Ruby Vroom is the debut studio album by American rock band Soul Coughing, released in 1994. The album's sound is a mixture of sample-based tunes (loops of Raymond Scott's "Powerhouse" on "Bus to Beelzebub", Toots and the Maytals, Howlin' Wolf, The Andrews Sisters, and The Roches on "Down to This", and a loop of sampler player Mark Degli Antoni's orchestral horns on "Screenwriter's Blues", among others). It also features guitar-based tunes like "Janine", "Moon Sammy", and "Supra Genius" and jazzy, upright-bass-fueled songs that often slyly quoted other material—the theme from Courageous Cat on "Is Chicago, Is Not Chicago", Thelonious Monk's "Misterioso" on "Casiotone Nation", and Bobby McFerrin's cover of Joan Armatrading's "Opportunity" on "Uh, Zoom Zip".

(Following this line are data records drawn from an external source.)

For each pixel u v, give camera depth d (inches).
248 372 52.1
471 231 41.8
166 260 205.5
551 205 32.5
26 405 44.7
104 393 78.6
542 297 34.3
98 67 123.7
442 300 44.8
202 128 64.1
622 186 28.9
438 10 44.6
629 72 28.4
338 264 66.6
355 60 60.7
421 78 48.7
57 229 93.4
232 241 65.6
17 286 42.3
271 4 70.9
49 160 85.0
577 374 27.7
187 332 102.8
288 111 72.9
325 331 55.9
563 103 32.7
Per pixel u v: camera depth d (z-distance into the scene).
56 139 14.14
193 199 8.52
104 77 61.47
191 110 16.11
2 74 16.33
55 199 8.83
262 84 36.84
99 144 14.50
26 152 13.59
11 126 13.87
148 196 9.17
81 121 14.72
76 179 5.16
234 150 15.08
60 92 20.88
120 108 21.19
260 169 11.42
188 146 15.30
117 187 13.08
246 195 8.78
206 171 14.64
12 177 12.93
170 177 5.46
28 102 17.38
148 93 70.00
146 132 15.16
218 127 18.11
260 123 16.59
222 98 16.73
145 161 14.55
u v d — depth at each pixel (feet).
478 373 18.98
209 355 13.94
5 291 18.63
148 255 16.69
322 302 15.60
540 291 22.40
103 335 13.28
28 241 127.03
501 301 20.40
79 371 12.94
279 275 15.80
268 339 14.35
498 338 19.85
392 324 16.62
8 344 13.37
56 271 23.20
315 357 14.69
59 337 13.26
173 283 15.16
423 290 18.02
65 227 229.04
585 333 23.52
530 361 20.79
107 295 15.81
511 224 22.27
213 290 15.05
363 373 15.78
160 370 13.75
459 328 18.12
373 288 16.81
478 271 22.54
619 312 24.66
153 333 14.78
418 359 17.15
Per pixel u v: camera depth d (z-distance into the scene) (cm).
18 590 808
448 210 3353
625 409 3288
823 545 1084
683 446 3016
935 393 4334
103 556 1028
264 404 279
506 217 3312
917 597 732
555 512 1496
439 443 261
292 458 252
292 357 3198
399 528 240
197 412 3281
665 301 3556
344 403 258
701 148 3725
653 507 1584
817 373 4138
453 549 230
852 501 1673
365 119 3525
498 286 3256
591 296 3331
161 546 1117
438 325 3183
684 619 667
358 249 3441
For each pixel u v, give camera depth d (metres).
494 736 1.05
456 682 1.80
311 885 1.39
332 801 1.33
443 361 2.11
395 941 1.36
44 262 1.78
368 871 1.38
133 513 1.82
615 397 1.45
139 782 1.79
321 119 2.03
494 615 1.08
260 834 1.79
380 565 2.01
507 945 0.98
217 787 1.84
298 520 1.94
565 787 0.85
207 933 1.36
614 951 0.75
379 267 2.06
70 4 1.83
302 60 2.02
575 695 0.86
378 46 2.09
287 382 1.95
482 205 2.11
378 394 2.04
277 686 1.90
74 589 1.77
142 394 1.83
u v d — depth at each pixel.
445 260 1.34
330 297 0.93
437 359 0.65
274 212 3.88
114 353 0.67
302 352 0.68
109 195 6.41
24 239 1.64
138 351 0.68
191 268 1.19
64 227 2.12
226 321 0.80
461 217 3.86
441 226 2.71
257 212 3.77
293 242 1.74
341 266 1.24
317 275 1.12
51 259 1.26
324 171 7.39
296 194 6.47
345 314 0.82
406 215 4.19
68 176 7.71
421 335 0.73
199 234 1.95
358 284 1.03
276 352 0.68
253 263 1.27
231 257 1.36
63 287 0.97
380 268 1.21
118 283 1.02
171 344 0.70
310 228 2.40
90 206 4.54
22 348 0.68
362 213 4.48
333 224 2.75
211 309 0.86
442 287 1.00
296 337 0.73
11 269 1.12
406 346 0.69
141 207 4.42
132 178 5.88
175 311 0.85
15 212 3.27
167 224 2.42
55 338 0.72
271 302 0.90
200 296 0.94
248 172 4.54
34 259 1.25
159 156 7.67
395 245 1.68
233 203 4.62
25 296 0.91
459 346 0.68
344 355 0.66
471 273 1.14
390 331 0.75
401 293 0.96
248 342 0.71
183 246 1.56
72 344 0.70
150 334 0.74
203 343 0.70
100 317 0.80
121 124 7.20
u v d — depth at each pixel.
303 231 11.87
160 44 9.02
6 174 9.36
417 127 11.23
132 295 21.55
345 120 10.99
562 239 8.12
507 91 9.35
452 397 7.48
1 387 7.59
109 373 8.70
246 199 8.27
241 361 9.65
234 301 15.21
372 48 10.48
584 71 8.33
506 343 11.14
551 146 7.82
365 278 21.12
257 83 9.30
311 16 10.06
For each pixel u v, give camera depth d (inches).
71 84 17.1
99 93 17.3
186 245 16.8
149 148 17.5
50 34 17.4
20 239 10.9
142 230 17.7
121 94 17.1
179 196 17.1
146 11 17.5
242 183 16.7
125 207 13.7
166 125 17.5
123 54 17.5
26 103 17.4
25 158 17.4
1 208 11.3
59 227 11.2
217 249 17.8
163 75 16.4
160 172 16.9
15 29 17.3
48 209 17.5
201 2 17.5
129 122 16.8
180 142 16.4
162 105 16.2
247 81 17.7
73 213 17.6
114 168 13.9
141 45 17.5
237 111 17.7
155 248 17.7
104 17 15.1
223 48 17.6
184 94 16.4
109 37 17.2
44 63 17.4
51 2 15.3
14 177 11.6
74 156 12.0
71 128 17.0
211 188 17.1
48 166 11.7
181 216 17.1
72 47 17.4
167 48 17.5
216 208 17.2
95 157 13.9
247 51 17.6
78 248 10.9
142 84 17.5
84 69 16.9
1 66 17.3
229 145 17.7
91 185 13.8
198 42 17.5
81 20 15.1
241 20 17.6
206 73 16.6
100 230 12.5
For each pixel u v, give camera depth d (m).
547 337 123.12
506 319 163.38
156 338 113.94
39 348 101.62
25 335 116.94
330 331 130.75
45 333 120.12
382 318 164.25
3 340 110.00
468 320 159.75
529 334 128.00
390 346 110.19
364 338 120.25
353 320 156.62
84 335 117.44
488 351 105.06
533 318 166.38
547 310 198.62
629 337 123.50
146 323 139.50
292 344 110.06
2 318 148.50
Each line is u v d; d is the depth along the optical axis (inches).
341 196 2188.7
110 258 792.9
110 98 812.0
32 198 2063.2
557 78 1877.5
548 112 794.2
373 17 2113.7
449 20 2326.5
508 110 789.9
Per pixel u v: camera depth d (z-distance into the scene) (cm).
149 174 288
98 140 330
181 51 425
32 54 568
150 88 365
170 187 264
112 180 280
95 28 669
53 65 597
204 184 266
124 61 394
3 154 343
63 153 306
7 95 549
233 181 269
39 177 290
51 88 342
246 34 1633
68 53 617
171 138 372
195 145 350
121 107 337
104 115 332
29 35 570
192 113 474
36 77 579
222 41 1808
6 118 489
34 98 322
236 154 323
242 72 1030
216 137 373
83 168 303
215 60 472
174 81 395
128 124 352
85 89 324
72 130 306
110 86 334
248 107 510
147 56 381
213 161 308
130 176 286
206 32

The album sold approximately 70,000 copies, as of April 1996, according to Billboard.

Title 
Ruby was named after a mispronunciation of the name of Ruby Froom, daughter of record producer Mitchell Froom—a frequent collaborator of Ruby Vroom producer Tchad Blake—and singer/songwriter Suzanne Vega.

Recording 
The album was recorded at Sunset Sound Factory in Hollywood, Blake and Froom's usual haunt—a storage room near the studio's lounge was filled with vintage keyboards and road cases filled with toys—whistles, baby rattles, children's toy xylophones. Many of these ended up in the songs, such as a train whistle played by Doughty on "Uh, Zoom Zip". This was in keeping with Tchad Blake's spirit of maverick experimentation, which included sticking a binaural head-shaped microphone in front of Yuval Gabay's drumkit, sticking a mic in a car muffler, called "the Bone" and sticking that in the drum booth as well, and having Doughty improvise wild, yelling ad-libs on "Casiotone Nation", singing into a cheap amplification system called an Ahuja that Blake bought in India. The speaker was essentially a huge bullhorn atop a stick.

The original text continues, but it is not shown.